I told them that I would carry their message forward. I told them that I would tell others about the good work that they had done as Frog Stone Circle. I told them that I would work with each of them individually as they reentered the outside world to make sure that they have a spiritual place to fit into. That particular promise may not be the easiest to keep, but I will give it my best. The one thing I didn’t tell them is that I would be back again sometime. I was impressed and I would like to visit them in this prison again.

Later that evening, at the end of the night, ADF Master Bard Missy Burchfield played a slow, bluesy rendition of “Folsom Prison Blues”. In some ways, it was a nice way to end our visit. I know our members in Frog Stone Circle all look forward to the time when they can be “farther down the line”. We went our way and they went theirs. They went back to their regimented and structured lives and we were swallowed up by the American night. The next evening, I heard someone else play “Folsom Prison Blues”, and I turned to the person next to me and said “I heard that song played in prison last night.” I did get a strange look.

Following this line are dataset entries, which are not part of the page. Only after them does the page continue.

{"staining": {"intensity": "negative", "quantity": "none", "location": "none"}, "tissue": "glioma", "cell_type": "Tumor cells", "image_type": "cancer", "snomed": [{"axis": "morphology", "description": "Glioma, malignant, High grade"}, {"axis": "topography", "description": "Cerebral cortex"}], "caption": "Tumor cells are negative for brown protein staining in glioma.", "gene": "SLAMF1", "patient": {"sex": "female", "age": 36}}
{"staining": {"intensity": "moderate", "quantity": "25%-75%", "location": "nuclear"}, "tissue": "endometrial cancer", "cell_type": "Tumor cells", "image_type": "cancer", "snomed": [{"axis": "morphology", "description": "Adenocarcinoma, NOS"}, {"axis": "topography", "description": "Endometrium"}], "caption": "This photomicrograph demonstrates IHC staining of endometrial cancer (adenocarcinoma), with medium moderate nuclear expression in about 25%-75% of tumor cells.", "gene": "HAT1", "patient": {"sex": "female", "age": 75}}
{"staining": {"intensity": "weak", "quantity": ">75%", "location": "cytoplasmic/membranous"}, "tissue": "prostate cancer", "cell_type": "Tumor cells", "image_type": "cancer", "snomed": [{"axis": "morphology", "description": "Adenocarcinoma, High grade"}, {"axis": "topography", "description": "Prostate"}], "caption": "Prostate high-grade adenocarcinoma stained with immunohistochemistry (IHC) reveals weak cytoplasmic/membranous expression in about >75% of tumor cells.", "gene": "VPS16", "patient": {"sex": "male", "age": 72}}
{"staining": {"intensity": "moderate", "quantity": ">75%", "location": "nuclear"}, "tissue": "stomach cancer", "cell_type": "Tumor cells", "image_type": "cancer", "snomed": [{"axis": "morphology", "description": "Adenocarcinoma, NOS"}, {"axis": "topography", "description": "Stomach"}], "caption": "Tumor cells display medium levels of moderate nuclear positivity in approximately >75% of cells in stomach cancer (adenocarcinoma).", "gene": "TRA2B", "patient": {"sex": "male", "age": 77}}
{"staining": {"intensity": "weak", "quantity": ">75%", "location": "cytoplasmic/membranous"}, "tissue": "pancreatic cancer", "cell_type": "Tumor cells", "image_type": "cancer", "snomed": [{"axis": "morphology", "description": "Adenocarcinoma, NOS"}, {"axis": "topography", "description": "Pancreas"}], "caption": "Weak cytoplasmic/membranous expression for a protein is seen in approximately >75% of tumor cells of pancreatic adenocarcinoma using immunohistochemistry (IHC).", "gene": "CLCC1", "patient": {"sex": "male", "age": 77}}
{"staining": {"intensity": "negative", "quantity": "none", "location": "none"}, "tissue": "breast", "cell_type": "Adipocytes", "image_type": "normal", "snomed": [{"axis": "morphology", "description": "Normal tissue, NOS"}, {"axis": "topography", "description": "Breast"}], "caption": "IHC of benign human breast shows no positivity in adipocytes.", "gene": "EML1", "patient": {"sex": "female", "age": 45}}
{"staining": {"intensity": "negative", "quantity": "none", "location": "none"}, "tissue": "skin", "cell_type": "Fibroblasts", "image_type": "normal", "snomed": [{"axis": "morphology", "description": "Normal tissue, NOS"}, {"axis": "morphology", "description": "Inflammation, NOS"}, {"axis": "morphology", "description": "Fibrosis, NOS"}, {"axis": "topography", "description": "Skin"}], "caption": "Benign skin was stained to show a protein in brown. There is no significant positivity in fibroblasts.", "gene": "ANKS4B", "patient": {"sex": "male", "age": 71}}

We left that evening, and I think I left a little bit of myself behind those walls. That which was left behind was best left behind: it wasn’t needed anymore. Perhaps that chrysalis was my real offering to the Earth Mother. That and the words “I was wrong”.

Jean (Drum) Pagano is a Senior Priest and the Vice Arch Druid of Ar nDraoicht Fein, a Druid Fellowship. He fancies himself a Bard and a Journeyman Priest. This is his first blog entry.